Limb landmark coordinates
- Opening Delimiter -

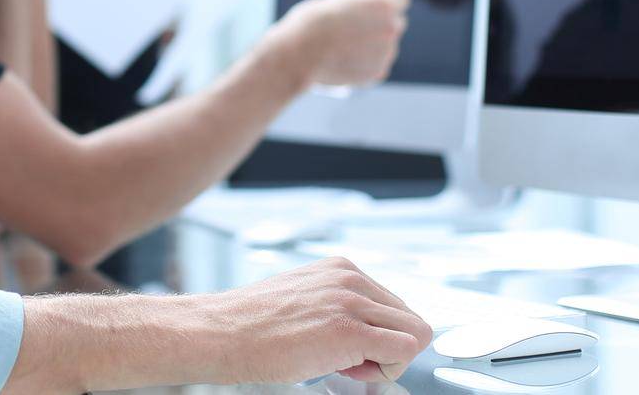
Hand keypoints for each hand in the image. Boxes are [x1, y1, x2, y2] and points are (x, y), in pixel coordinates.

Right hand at [200, 258, 431, 383]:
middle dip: (386, 347)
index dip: (378, 335)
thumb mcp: (305, 299)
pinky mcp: (350, 330)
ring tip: (344, 362)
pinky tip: (347, 368)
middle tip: (346, 359)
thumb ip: (340, 304)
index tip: (348, 347)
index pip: (393, 306)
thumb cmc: (254, 325)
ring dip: (387, 359)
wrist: (223, 333)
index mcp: (341, 269)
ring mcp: (351, 301)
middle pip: (409, 320)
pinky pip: (405, 351)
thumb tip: (370, 331)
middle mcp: (350, 277)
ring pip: (415, 335)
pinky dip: (386, 369)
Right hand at [269, 0, 408, 88]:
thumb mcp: (334, 5)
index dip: (389, 1)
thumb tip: (359, 17)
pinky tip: (344, 62)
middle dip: (381, 25)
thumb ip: (355, 10)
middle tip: (360, 27)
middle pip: (395, 24)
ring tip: (345, 49)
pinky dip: (364, 65)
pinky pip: (375, 66)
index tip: (379, 4)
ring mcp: (385, 54)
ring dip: (371, 47)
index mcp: (382, 5)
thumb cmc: (311, 24)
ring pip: (385, 47)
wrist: (299, 55)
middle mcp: (391, 29)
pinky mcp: (376, 74)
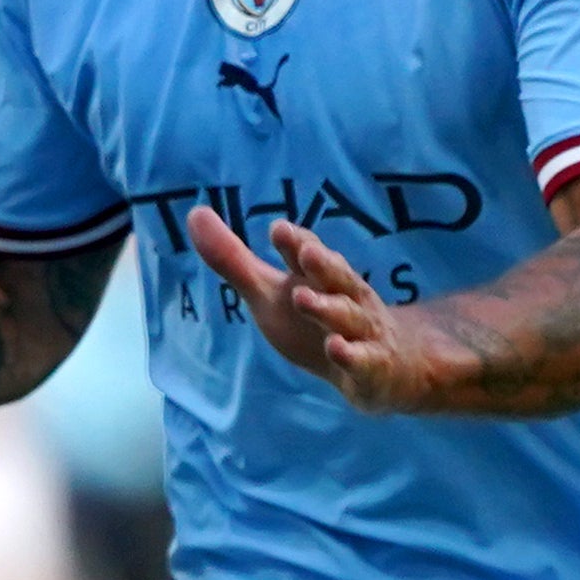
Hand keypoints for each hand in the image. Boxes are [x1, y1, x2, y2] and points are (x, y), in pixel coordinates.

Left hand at [189, 207, 438, 411]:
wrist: (385, 366)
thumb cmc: (314, 320)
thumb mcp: (269, 291)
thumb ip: (233, 259)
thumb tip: (195, 213)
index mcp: (319, 276)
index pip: (309, 253)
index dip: (296, 242)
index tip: (279, 230)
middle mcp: (345, 297)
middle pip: (338, 277)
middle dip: (323, 264)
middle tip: (307, 253)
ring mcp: (362, 332)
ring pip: (349, 316)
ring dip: (329, 308)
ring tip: (303, 299)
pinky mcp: (371, 366)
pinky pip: (364, 360)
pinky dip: (352, 355)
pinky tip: (337, 349)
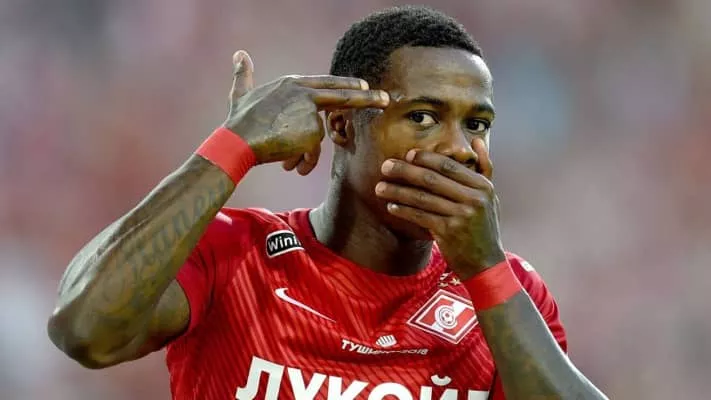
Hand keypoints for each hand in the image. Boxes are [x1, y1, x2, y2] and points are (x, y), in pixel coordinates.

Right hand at [224, 50, 389, 173]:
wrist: (237, 141)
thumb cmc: (239, 120)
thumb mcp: (241, 93)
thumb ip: (244, 74)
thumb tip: (239, 54)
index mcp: (294, 84)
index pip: (328, 83)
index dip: (347, 85)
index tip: (364, 86)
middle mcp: (305, 94)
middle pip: (344, 96)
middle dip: (368, 99)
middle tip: (386, 100)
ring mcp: (310, 113)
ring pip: (317, 139)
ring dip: (303, 153)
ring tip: (286, 161)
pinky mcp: (312, 133)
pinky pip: (313, 155)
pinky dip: (303, 163)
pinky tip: (289, 166)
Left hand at [375, 149, 505, 278]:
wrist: (486, 263)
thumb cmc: (483, 226)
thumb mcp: (490, 196)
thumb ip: (484, 168)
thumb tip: (475, 140)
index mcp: (482, 186)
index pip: (448, 166)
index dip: (425, 158)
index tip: (407, 155)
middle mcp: (474, 199)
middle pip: (432, 178)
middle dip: (405, 170)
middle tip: (385, 166)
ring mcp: (462, 215)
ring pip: (422, 198)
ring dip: (397, 191)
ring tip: (380, 187)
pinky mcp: (449, 232)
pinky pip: (420, 216)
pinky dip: (404, 210)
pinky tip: (391, 206)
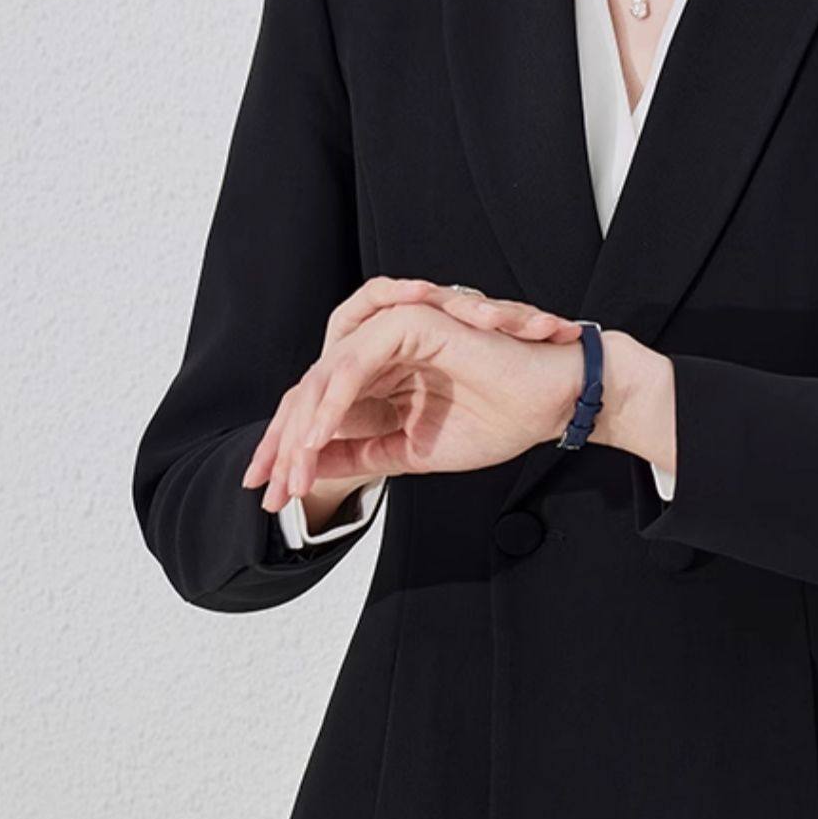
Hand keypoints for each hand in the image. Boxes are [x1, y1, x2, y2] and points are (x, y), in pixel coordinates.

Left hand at [240, 277, 585, 511]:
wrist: (549, 406)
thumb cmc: (498, 418)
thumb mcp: (410, 451)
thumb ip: (361, 454)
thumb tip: (311, 470)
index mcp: (383, 374)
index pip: (322, 408)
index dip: (292, 452)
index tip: (274, 496)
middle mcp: (380, 349)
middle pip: (312, 391)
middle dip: (284, 444)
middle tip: (268, 489)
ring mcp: (391, 330)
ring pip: (326, 378)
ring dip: (303, 429)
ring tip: (292, 473)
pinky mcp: (407, 322)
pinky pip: (354, 362)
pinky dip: (332, 401)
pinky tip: (317, 437)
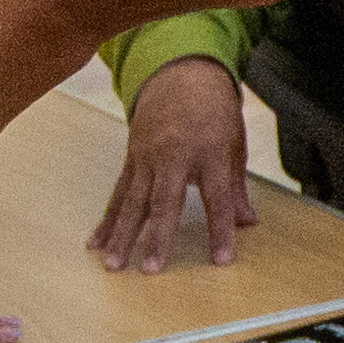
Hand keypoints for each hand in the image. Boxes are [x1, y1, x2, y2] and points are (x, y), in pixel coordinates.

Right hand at [93, 55, 256, 272]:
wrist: (180, 73)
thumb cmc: (213, 110)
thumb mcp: (234, 144)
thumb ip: (236, 187)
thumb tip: (247, 223)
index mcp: (209, 153)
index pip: (217, 197)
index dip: (220, 229)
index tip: (221, 259)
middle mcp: (175, 156)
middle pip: (165, 203)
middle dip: (157, 238)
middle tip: (150, 269)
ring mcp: (148, 158)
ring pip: (133, 201)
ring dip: (122, 235)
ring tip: (112, 264)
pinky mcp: (131, 158)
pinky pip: (118, 192)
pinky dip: (107, 219)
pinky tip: (95, 241)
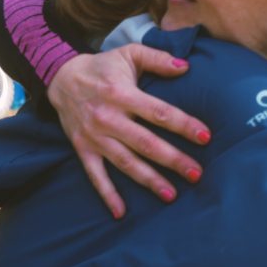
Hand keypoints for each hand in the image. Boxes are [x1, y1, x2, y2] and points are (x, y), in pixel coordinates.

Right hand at [48, 43, 210, 218]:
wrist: (60, 77)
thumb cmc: (104, 66)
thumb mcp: (129, 53)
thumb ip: (158, 59)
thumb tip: (186, 66)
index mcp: (122, 93)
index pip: (158, 112)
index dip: (183, 125)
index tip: (206, 137)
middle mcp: (108, 118)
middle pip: (145, 143)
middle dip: (172, 160)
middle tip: (197, 174)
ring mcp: (95, 136)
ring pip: (125, 163)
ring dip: (149, 180)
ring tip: (172, 195)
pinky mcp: (82, 149)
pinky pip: (95, 175)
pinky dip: (107, 194)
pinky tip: (121, 213)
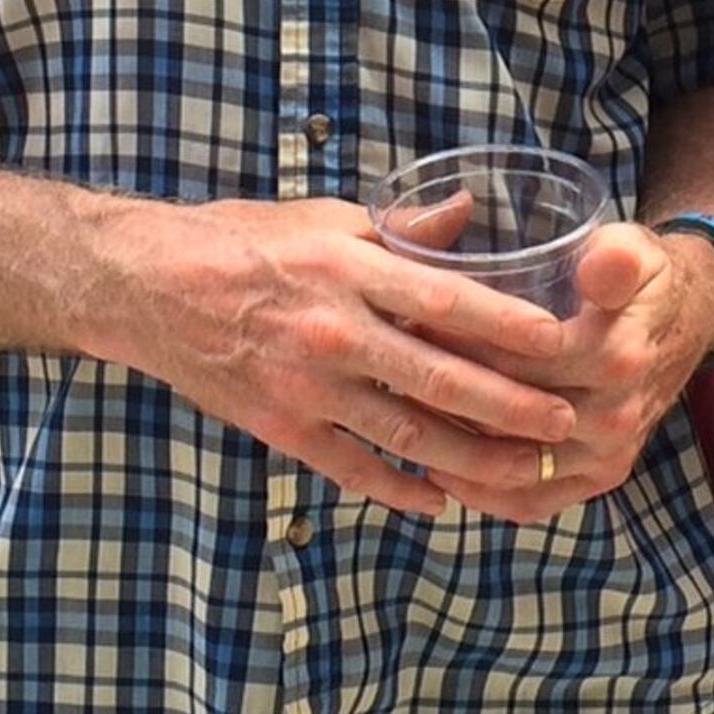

- Closing Delimiter -

(Instructions for the task)
Please output every record above exactly. Leave the pictures out.

(Answer section)
Hand keypoints for each hand in the image. Boxes are [x1, y1, x2, y2] and points are (x, y), in pixel coordinates.

Right hand at [200, 258, 431, 383]:
middle dip: (386, 347)
index dip: (378, 335)
thumb mcp: (305, 299)
pinky mcp: (350, 330)
ring tip: (344, 362)
pinky tip: (347, 368)
middle tip: (346, 359)
thumb ip: (340, 304)
index tip: (348, 347)
index pip: (393, 306)
thumb cmc: (254, 325)
ring dip: (387, 359)
wrist: (223, 333)
index mcp: (341, 269)
ring mcp: (351, 301)
middle pip: (409, 320)
pinky pip: (405, 351)
thumb tip: (370, 331)
middle mcp: (350, 277)
ring pip: (415, 335)
pinky dip: (386, 369)
Right hand at [269, 0, 408, 88]:
thumb mcp: (334, 5)
index dip: (389, 1)
thumb tip: (359, 17)
pinky tip: (344, 62)
middle dip: (381, 25)
thumb ip: (355, 10)
middle tip: (360, 27)
middle pip: (395, 24)
ring tip: (345, 49)
pinky dip: (364, 65)
pinky pip: (375, 66)
index tip: (379, 4)
ring mcp: (385, 54)
ring dip: (371, 47)
index mcp: (382, 5)
thumb cmc: (311, 24)
ring pip: (385, 47)
wrist: (299, 55)
middle mcp: (391, 29)
pinky mcp: (376, 74)
Hand keypoints for each hand in the image. Boxes are [x1, y1, x2, y2] and points are (x, y), in pixel coordinates.

Left hand at [189, 207, 438, 411]:
wrist: (385, 366)
thumb cmc: (314, 320)
thumb mcp: (269, 291)
thumb ip: (233, 259)
thumb tip: (195, 213)
index mcp: (319, 276)
index pip: (309, 253)
index dip: (296, 242)
index tip: (279, 230)
middle mcp: (345, 297)
middle pip: (338, 277)
middle dip: (323, 264)
middle tip: (307, 253)
ring mcp: (362, 332)
ring pip: (349, 316)
ring dip: (329, 308)
ring tip: (303, 299)
pinky mcp: (371, 366)
pinky pip: (364, 360)
pinky dip: (352, 355)
pinky tip: (337, 349)
Hand keypoints for each hand in the image. Boxes are [x1, y1, x2, y2] and points are (x, y), in pixel coordinates.

Right hand at [224, 50, 389, 173]:
wrist: (237, 141)
thumb cmc: (239, 120)
thumb mcp: (241, 93)
thumb ip: (244, 74)
thumb tip: (239, 54)
index mcp: (294, 84)
index pip: (328, 83)
index dip: (347, 85)
index tip: (364, 86)
middle mcp: (305, 94)
middle pip: (344, 96)
middle dip: (368, 99)
middle tip: (386, 100)
ring mcp: (310, 113)
ring pip: (317, 139)
ring dip: (303, 153)
ring tip: (286, 161)
pinky mcp: (312, 133)
pinky pip: (313, 155)
pinky dip: (303, 163)
pinky tip: (289, 166)
Left hand at [375, 149, 505, 278]:
wrist: (486, 263)
thumb cmc: (483, 226)
thumb mcp: (490, 196)
thumb ip: (484, 168)
thumb tip: (475, 140)
index mcp: (482, 186)
index pip: (448, 166)
index dip: (425, 158)
index tip: (407, 155)
middle mcp: (474, 199)
middle pip: (432, 178)
middle dip: (405, 170)
middle tip: (385, 166)
ring mcp: (462, 215)
ring pip: (422, 198)
ring dip: (397, 191)
ring tip: (380, 187)
pinky mcp: (449, 232)
pinky pip: (420, 216)
pinky dip: (404, 210)
pinky tip: (391, 206)
Hand keypoints for each hand in the image. Boxes are [x1, y1, x2, y2] and points are (x, y), in pixel coordinates.

Left hand at [240, 277, 585, 511]:
wrist: (549, 406)
thumb cmc: (498, 418)
thumb mcp: (410, 451)
thumb ip: (361, 454)
thumb tip: (311, 470)
index mcp: (383, 374)
index pip: (322, 408)
index dip: (292, 452)
index tip: (274, 496)
middle mcp: (380, 349)
middle pip: (312, 391)
middle dip: (284, 444)
middle tip: (268, 489)
ring mcp: (391, 330)
ring pip: (326, 378)
ring dip: (303, 429)
ring tip: (292, 473)
pinky mcp: (407, 322)
pinky pip: (354, 362)
pinky dip: (332, 401)
pinky tip: (317, 437)
Hand keypoints for each hand in the image. Boxes are [x1, y1, x2, y2] and points are (x, y), in pixel coordinates.

Right hand at [93, 55, 256, 272]:
wrist: (180, 73)
thumb cmc: (213, 110)
thumb mcp: (234, 144)
thumb ip: (236, 187)
thumb tip: (247, 223)
index mcp: (209, 153)
index pip: (217, 197)
index dip: (220, 229)
index tip: (221, 259)
middle mcp: (175, 156)
middle pip: (165, 203)
middle dip: (157, 238)
middle tip: (150, 269)
ring mcp: (148, 158)
ring pip: (133, 201)
ring dip: (122, 235)
ring tip: (112, 264)
pinky mcp: (131, 158)
pinky pip: (118, 192)
pinky dip: (107, 219)
pinky tip: (95, 241)
Hand keypoints for each hand in the image. Boxes are [x1, y1, x2, y2] and points are (x, y), in pixel coordinates.

Right hand at [48, 43, 210, 218]:
wrist: (60, 77)
thumb cmc: (104, 66)
thumb mcp: (129, 53)
thumb ip: (158, 59)
thumb tip: (186, 66)
index mcp: (122, 93)
index pip: (158, 112)
index dip: (183, 125)
index tip: (206, 137)
middle mcp: (108, 118)
middle pip: (145, 143)
middle dip: (172, 160)
middle tip: (197, 174)
ring mcp: (95, 136)
ring pip: (125, 163)
ring dip: (149, 180)
ring tip: (172, 195)
pinky mcp: (82, 149)
pinky pip: (95, 175)
pinky dip: (107, 194)
pinky tip: (121, 213)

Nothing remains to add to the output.